■ **WORK TO BE COMPLETED**: Reproduce the lines below word for word, omitting the pictures from your answer.

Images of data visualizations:

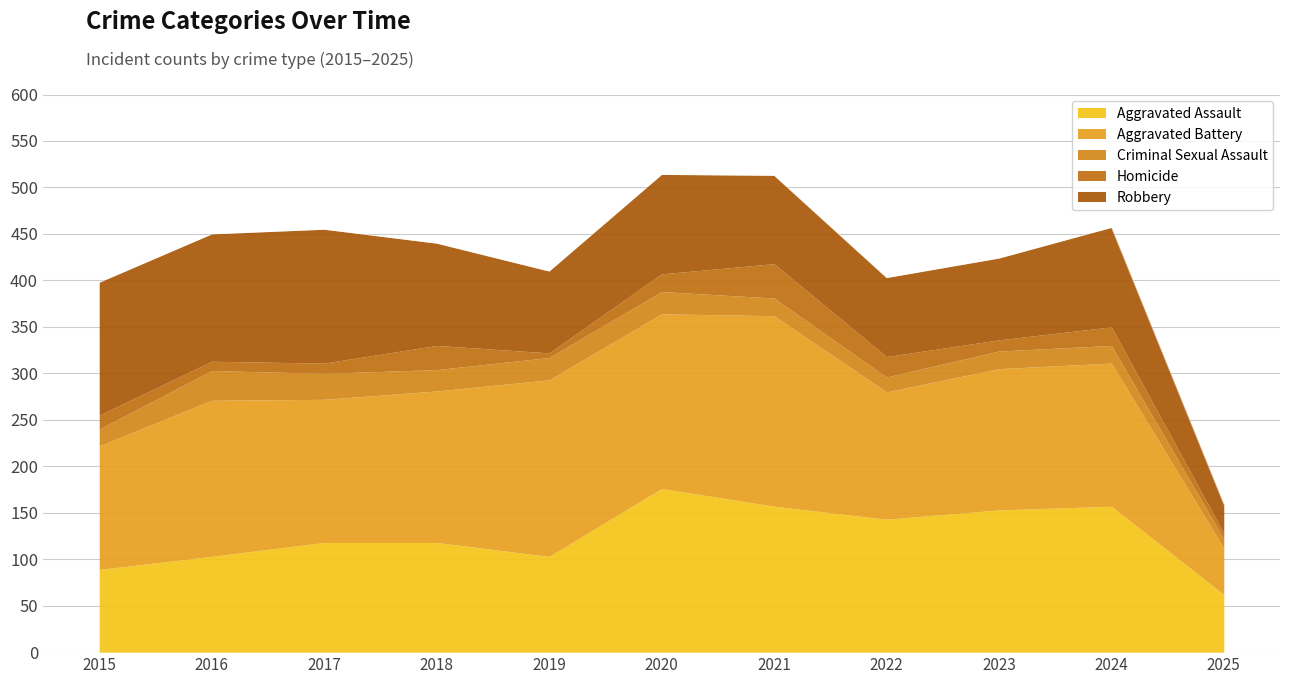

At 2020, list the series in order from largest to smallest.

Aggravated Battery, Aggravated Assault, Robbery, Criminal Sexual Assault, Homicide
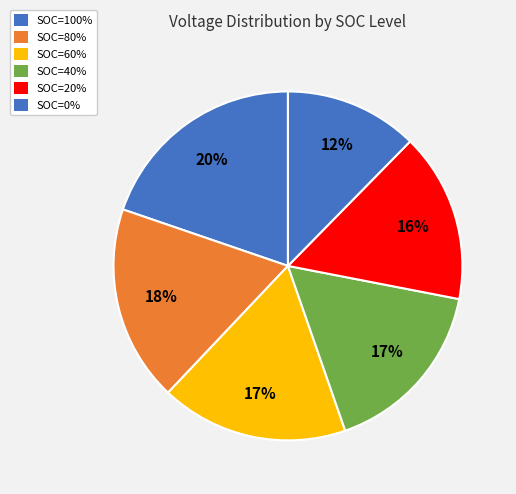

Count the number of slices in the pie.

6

■ **WORKED SOLUTION**:
At 2020, list the series in order from largest to smallest.

Aggravated Battery, Aggravated Assault, Robbery, Criminal Sexual Assault, Homicide

Count the number of slices in the pie.

6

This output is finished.